No written in my language.   Confusion reigns, not just because of the need-to-translate, undecipherable jargon, but the "complex" plot that, for me, wasn't successful.Love a bit of time travel, love a bit of book-within-a-book, love a bit of a challenge ... but I didn't love this!

By 50% I decided that there were better books to read and it wasn't worth punishing myself any longer!

04 January 2014

At Night We Walk In Circles ~ Daniel Alarcon

** OK **

Tournament of Books : 2014

And by day we talk in circles
Slow getting nowhere.

The narrative was drowning in words, coming up for air only to gulp more words. There was more than a little self indulgence ... oooh look ... my navel!  ... a shame, as there were some vibrant pieces of writing.  It just laboured too much as a novel.

The main character, who joins a travelling theatre company taking a politically charged play on tour, lets life lead him by the nose.  Like a tsunami, it all washed over him and sweeps him away in its dirty maelstrom.  For me the trouble was that, by the end, I sighed for him in his disastrous predicament, but that was about as much empathy as I could muster.  He was too much "merely a player" in his own destiny.

All the world's a stage,
And all the men and women merely players:
They have their exits and their entrances;
And one man in his time plays many parts ...


03 January 2014

The Tuner Of Silences ~ Mia Couto

X NO X

Tournament of Books : 2014

Convoluted fantastical ramblings
At once fertile and barren

Only read this because it was in the Tournament of Books.  Not. For. Me. At all!!!  Magical realism is not on my reading radar.  Even the book title has been poeticised ...  in its original language it was "Jesusalém"  so why the need to make it even more obscure?
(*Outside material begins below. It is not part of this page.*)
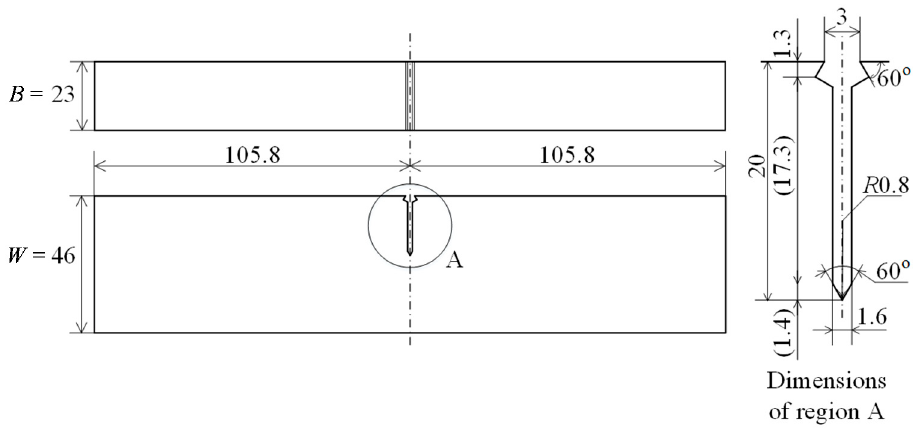
Figure 9. Dimensions of SE(B) fracture toughness test specimen used for S45C. All the dimensions are in millimeters. The support span was 4 W , where width W = 46 mm.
Portuguese surrealism meets African superstition.

02 January 2014

The Dinner ~ Herman Koch

*** LIKE ***

Leaves a nasty taste ...
Thoughts will linger like indigestion

The reveal is teased out over the course of dinner and along the way there are provocative thoughts on everything from inter-racial adoption to capital punishment.  The unreliable narrator guides us through the meal with his observations and opinions.

Ultimately though, it its is a book about mental illness and it pushes all the buttons to provoke disquiet with more than a touch of revulsion.   No one says you have to like the characters and in this they are just about all plain nasty!

A compact piece of storytelling.

01 January 2014

The Luminaries ~ Eleanor Catton

***** FAVOURITE *****

 Winner : 2013 Booker Prize
ToB X : 2014


Wherein the author weaves a tale of dastardly behaviours, lost fortunes and fallen women.  History and location colour the very fibers of the story and the reader is wrapped in complexities as the timeline unravels.

This is a masterful storyteller, an artisan of the woven word.  The language is rich, slightly archaic, highly descriptive. The writing is stylish and unusual.  The plot meanders as the intricate timeline unravels, giving us not just one storyline but many, and doubling back on itself between past and present.  It is a clever Dickensian detective story.

Set in Hokitika during the goldrush naturally brings an array of diverse characters in an unusual and exotic setting.  As each character is introduced, there is a vivid portrait painted in words, not just physical descriptions but also characteristics and backgrounds.  As a reader, I felt life being breathed into each one.  I could see them upon the stage Catton set.  I cared about their interactions and the ultimate outcome for each of them.

I wasn't fussed about the end (though maybe I just didn't want it to end!).  It became rather like the tassels on a fringe as it tied up loose threads, a little rushed, a little decorative rather then substantial.